Practicing physicians are not immune to drug company goodies. In the home of an older, well-to-do cardiologist, I once sighted an Evista clock on the living room wall and a box of Vioxx tissues in the bathroom. At a meeting I saw an endocrinologist wearing a watch displaying a Humulin logo with a small fork and knife as hour and minute hands. One would think that becoming a practicing physi- cian with quadruple the income of a resident would curb the need for cheap baubles, but that’s not what I have observed.
One infectious-disease faculty member pulled me aside and joked that instead of moonlighting, residents could simply rent the space on the back of their white coats for pharmaceutical ads. If athletes can have corporate logos on their jerseys and race cars, he said, laughing, why couldn’t we do the same?
A Stopped Buck
I didn’t think that the agreement to have faculty supervise drug-sponsored lunches went far enough, so I continued to try to set up a more effective policy.
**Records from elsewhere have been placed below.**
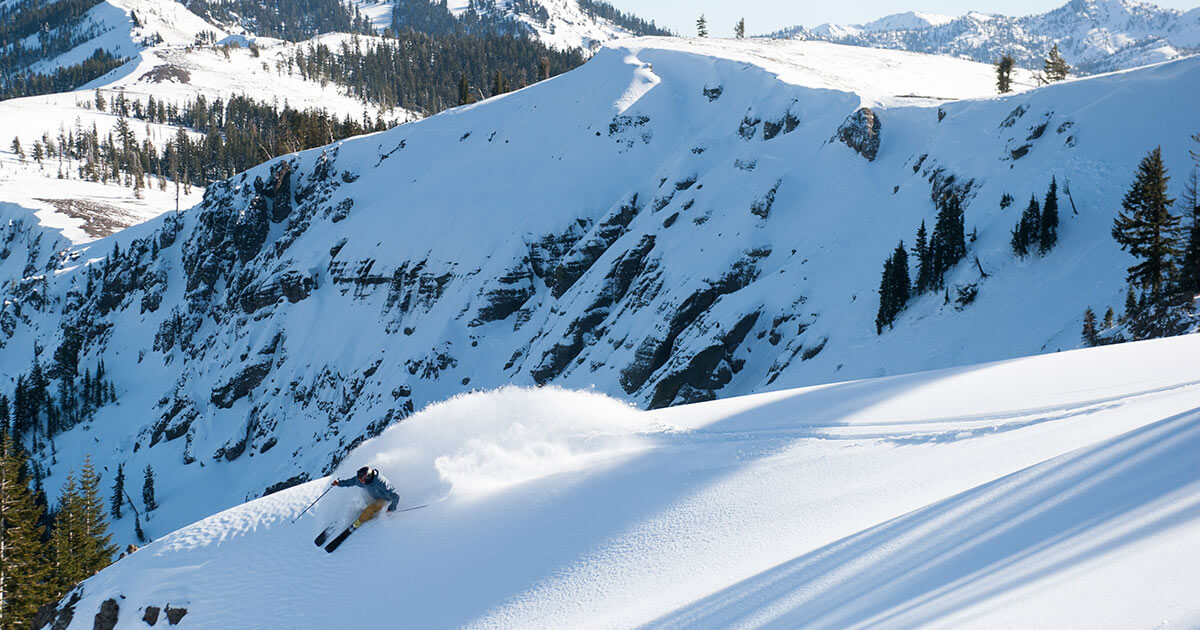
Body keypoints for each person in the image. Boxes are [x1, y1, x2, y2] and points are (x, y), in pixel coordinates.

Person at [331, 466, 401, 528]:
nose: (361, 482)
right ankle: (357, 514)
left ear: (368, 477)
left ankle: (357, 524)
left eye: (362, 480)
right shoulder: (362, 480)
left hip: (385, 499)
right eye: (360, 480)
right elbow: (351, 482)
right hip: (374, 496)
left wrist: (391, 508)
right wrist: (339, 483)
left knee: (370, 509)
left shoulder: (381, 483)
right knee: (360, 502)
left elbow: (396, 496)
Without much support from my peers, I relied on our program director, a genial man who brought his own lunch to work every day. He was responsible for all final decisions about the residency program and often pointed to a plac- ard on his desk that said, “The Buck Stops Here.” I considered this a good sign, because he felt the same way I did about pharmaceutical marketing. However, a contentious issue required discussion in his committee and among the residents. Prohibiting drug lunches proved to be impossible when all but one resident opposed the idea.
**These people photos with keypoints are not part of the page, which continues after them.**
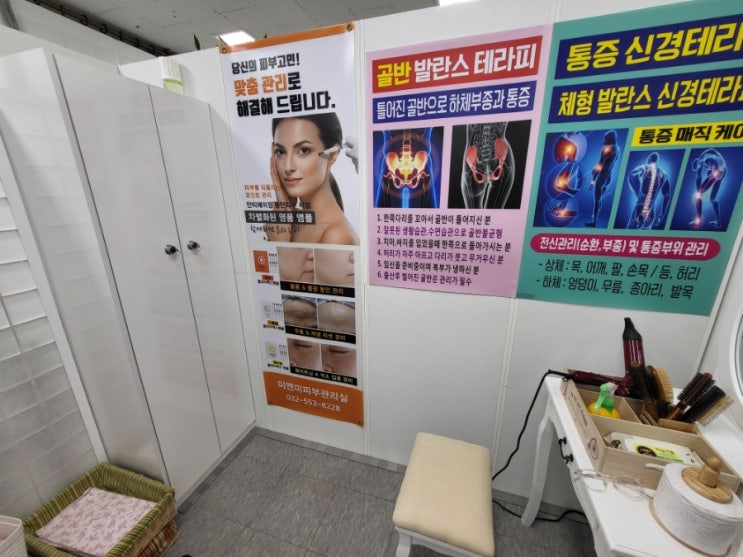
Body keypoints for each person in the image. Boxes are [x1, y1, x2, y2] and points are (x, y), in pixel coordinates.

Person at [267, 112, 359, 245]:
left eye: (304, 150)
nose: (288, 167)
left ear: (332, 154)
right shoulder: (289, 223)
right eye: (280, 152)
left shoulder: (337, 237)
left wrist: (279, 244)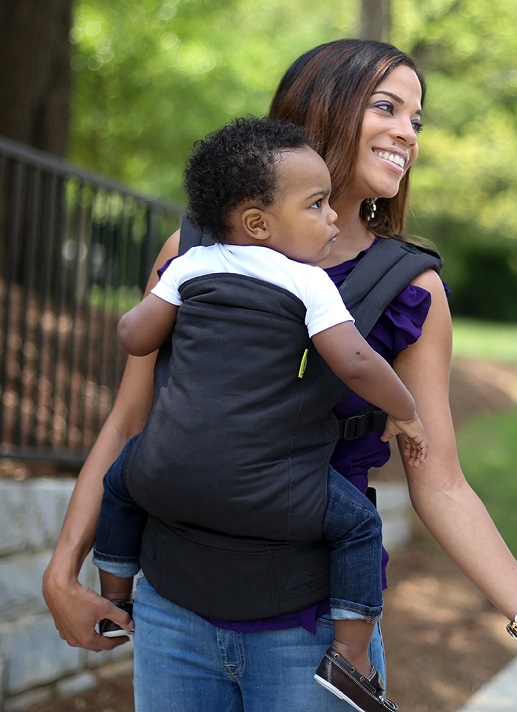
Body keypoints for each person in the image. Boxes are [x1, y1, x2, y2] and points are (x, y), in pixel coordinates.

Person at [42, 38, 517, 711]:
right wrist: (63, 568)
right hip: (171, 614)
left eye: (416, 120)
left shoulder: (409, 287)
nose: (406, 133)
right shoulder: (193, 251)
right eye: (386, 106)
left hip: (309, 635)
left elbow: (440, 481)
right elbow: (130, 421)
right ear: (321, 107)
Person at [91, 115, 428, 711]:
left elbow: (134, 336)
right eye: (318, 205)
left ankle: (116, 599)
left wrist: (150, 308)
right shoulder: (308, 281)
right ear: (257, 222)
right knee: (358, 527)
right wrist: (404, 408)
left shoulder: (192, 264)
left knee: (119, 485)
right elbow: (354, 362)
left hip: (167, 469)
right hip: (271, 483)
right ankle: (350, 656)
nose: (331, 218)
Two years later, as a senior resident, I observed no change in the drug lunch situation. I was about to request a reconsideration of my original proposal, but more immediate concerns took over. The clos- ing of several smaller hospitals in the city combined with a flu epidemic to swell our admission rates. Things got so bad that we were forced to board medicine patients on psychiatry and rehabili- tation floors. House staff were swamped with work. My quest for an ethically clean residency training program, at first so clear, became muddied. In times like these, it was difficult to think that a free lunch here and there wasn’t a small reward for our hard work. One final meeting with my program director near the end of my resi- dency revealed an administration thrown headfirst into the health care crisis. I decided to let my point ride until things settled down, which they never did. I finished my residency with no significant change in the hospital’s drug rep policy.
Feeding The Soul
One way to help physicians-in-training avoid the temptation of drug-sponsored lunches might be to have the hospital supply them instead. At $4 per meal for a class of thirty residents, an internal medicine residency program would spend less than $100,000 a year on providing free lunches every weekday. This is pocket change compared to a teaching hospital’s total budget. Perhaps instead of trying to restore diminishing GME funding in Medicare, Congress could simply instruct the Centers for Medicare and Medicaid Services to provide free lunches to house staff nationwide.
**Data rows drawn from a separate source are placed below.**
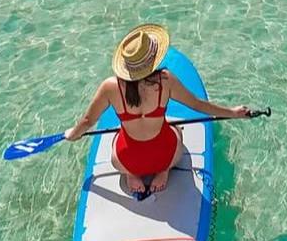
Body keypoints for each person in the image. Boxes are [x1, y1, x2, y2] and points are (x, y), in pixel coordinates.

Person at [65, 22, 257, 195]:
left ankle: (131, 175)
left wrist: (73, 134)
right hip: (166, 157)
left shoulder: (110, 87)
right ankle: (163, 172)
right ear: (151, 61)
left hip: (126, 161)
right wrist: (234, 112)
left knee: (117, 141)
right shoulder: (165, 81)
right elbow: (198, 105)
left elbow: (88, 122)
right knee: (176, 128)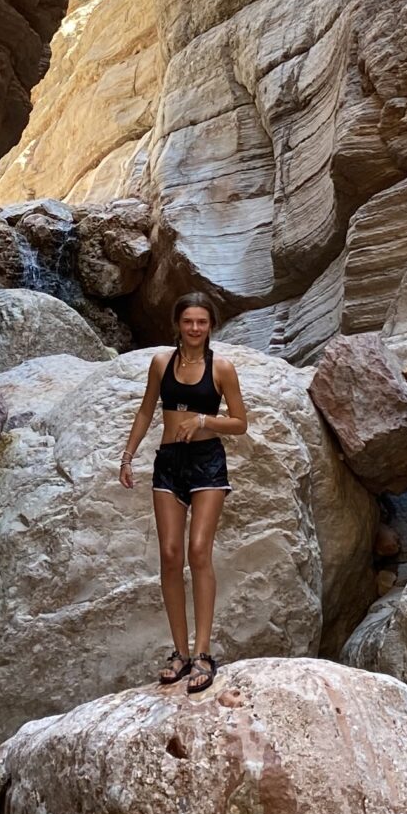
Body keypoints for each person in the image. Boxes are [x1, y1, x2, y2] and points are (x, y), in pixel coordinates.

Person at [117, 292, 249, 694]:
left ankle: (204, 652)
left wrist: (206, 419)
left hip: (207, 461)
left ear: (211, 326)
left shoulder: (222, 368)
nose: (195, 329)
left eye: (202, 323)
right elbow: (145, 410)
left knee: (198, 551)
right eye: (189, 321)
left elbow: (241, 423)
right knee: (170, 555)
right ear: (178, 323)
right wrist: (127, 455)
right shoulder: (161, 363)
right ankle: (179, 652)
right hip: (169, 463)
Residency programs are charged with training and guiding this country’s future physicians. These programs should provide an educational environment that sets us on a straight path toward appropriate medical care. Allowing pharmaceutical companies to pander to our hunger under the guise of exposing us to “real-world” situations is an excuse for convenient lunches. “An army runs on its stomach,” my program director had said to me during my futile struggle to end drug company–sponsored lunches. In difficult times for public hospitals like the one in which I was trained, I can’t deny this. But we must spend less time worrying about residents’ stomachs and more time worrying about their souls.